2008-07-23 21:52:12

by J. Bruce Fields

[permalink] [raw]
Subject: Re: NFS hangs with 2.6.25/2.6.26 despite server being reachable

On Sun, Jul 20, 2008 at 07:14:08PM -0700, Michel Lespinasse wrote:
> On Thu, Jul 17, 2008 at 11:04:05PM -0700, Michel Lespinasse wrote:
> > On Wed, Jul 16, 2008 at 03:15:53PM -0400, J. Bruce Fields wrote:
> > > On Tue, Jul 15, 2008 at 10:40:53PM -0700, Michel Lespinasse wrote:
> > > > I'm getting frequent NFS hangs when running 2.6.25 or 2.6.26 on my
> > > > NFS clients, while 2.6.24 seems to work fine.
> > > > [...]
> > > > Any ideas about what might be going wrong and/or what additional
> > > > information I should try to collect about the hangs ?
> > >
> > > A sysrq-T trace showing where the clients were hung might help. (So,
> > > "echo T >/proc/sysrq-trigger", then look at the logs.)
> >
> > Thanks for the reply.

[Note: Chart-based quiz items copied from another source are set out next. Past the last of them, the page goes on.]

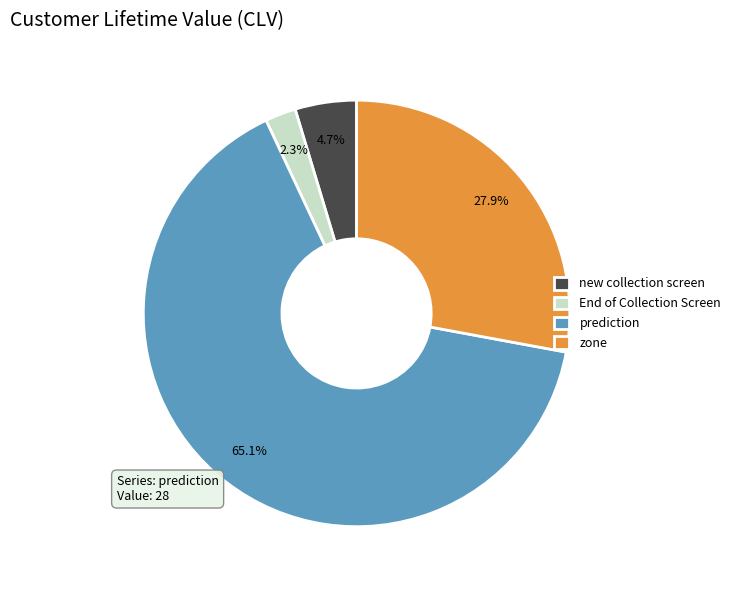

What is the majority slice?

prediction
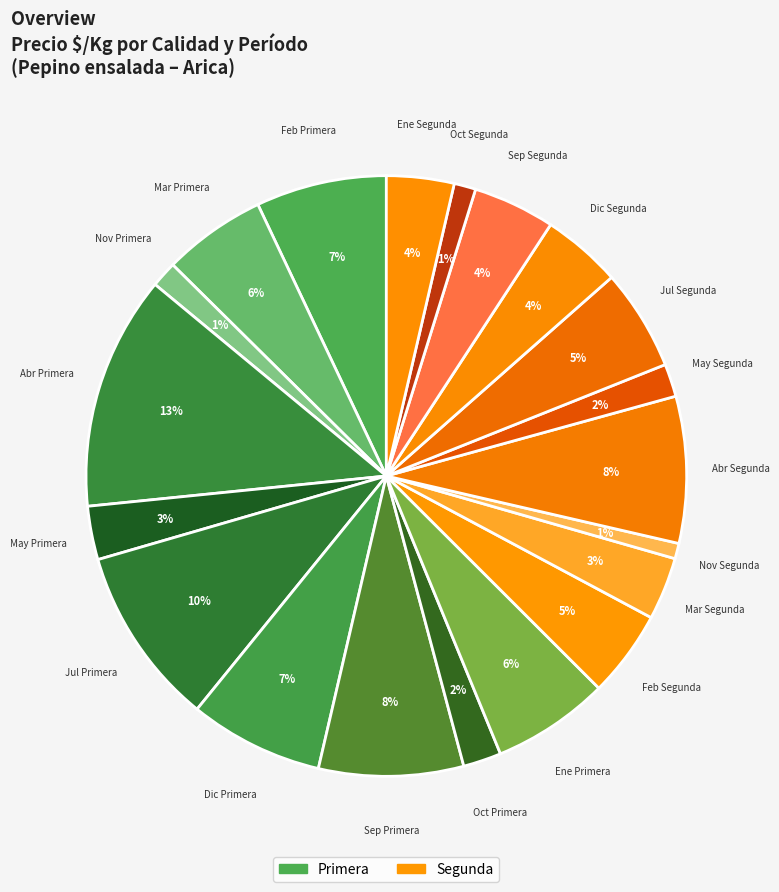

What is the smallest slice in the pie chart?

Segunda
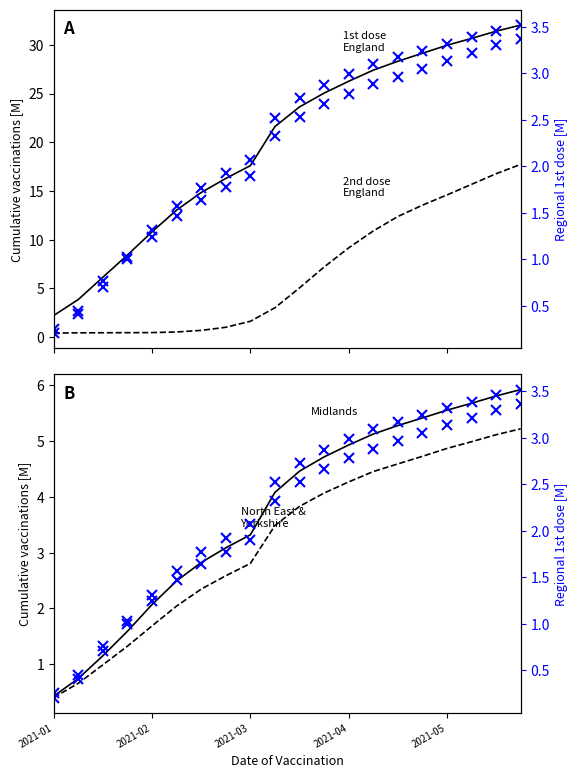

True or false: East of England and North East & Yorkshire cross at least once.

False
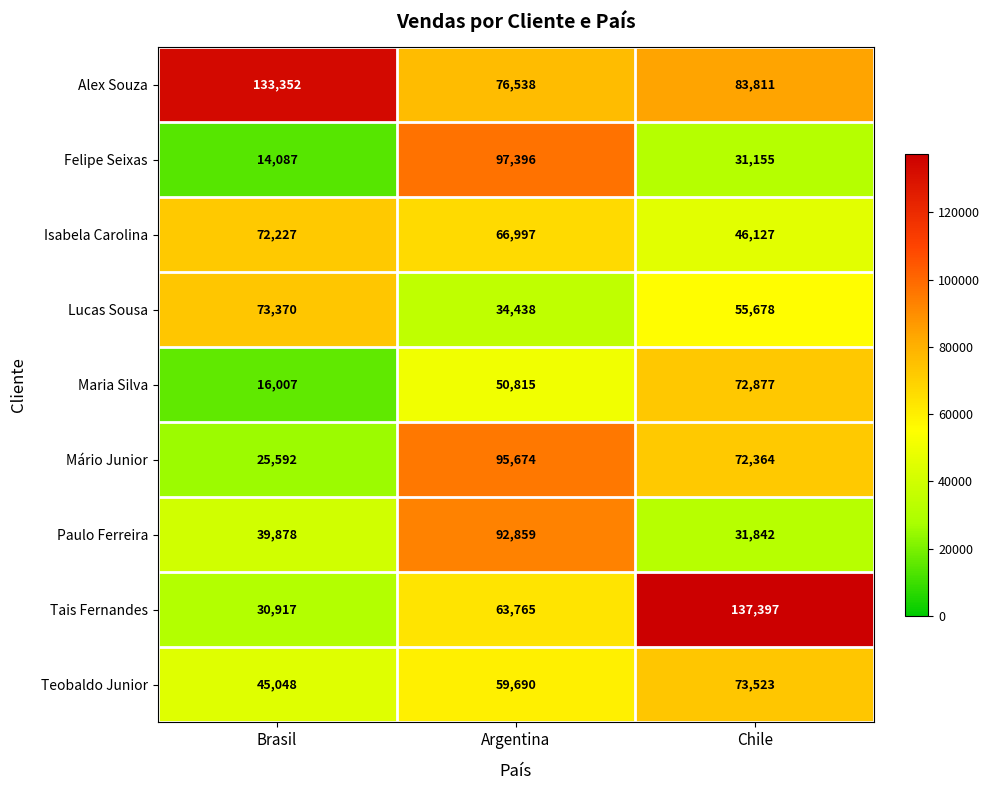

What is the highest value of the Teobaldo Junior series?

73523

I'm now running 2.6.25.11 with sysrq enabled.
> > Have not captured the failure yet, but then again it's been only one night.
> > I prefer to go with 2.6.25 instead of 2.6.26 because 2.6.25 generally
> > recovers from the failure after a few minutes - so there is a higher chance
> > that I'll actually get something useful logged.
>
> It took me a while, as for some reason I could not get things to fail
> this week (It's probably that I don't know all the factors that trigger
> the NFS hangs, yet). Then today I got two NFS hangs in a row, running
> kernel version 2.6.25.11 on my K7 based client.
>
> In both cases I captured information using alt-sysreq-t, the system
> hung there for a few minutes, I double checked that the machine was
> pingable from the server, and I got the dumps out of kern.log after
> the machine recovered. The logs are incomplete, given that syslog
> could not run well with the rootfs hung. I'm not sure if a larger
> dmesg buffer would help ? Anyway, please get the logs from
>
> http://lespinasse.org/kern.log
> http://lespinasse.org/kern.log.2nd

Oh, sorry, I think I overlooked the note in your original message that
this happened after suspend-to-ram. That's interesting! You really
need someone with more experience debugging the rpc client.... It might
also be worth turning on rpc debugging during the hang just to get the
dump of rpc task states. (So

echo 0 >/proc/sys/sunrpc/rpc_debug

and capture the first table it dumps to the log. Or Trond or Chuck
might have some better idea.)

--b.

>
> In both cases I see a lot of nfs_wait_schedule, wait_on_bit_lock,
> nfs_revalidate_inode, nfs_check_verifier. Not sure if that's expected,
> but that's what I get, and the machine is pingable from the server side.
>
> Hope this helps. Let me know if you want me to try something else.
>
> --
> Michel "Walken" Lespinasse
> A program is never fully debugged until the last user dies.


2008-07-24 10:03:07

by Michel Lespinasse

[permalink] [raw]
Subject: Re: NFS hangs with 2.6.25/2.6.26 despite server being reachable

On Wed, Jul 23, 2008 at 05:52:10PM -0400, J. Bruce Fields wrote:
> Oh, sorry, I think I overlooked the note in your original message that
> this happened after suspend-to-ram. That's interesting! You really
> need someone with more experience debugging the rpc client.... It might
> also be worth turning on rpc debugging during the hang just to get the
> dump of rpc task states. (So
>
> echo 0 >/proc/sys/sunrpc/rpc_debug
>
> and capture the first table it dumps to the log. Or Trond or Chuck
> might have some better idea.)

Since it does not look like we'll solve this overnight, I opened
bug 11154 to track this. Please feel free to suggest what to try there...

Thanks,

--
Michel "Walken" Lespinasse
A program is never fully debugged until the last user dies.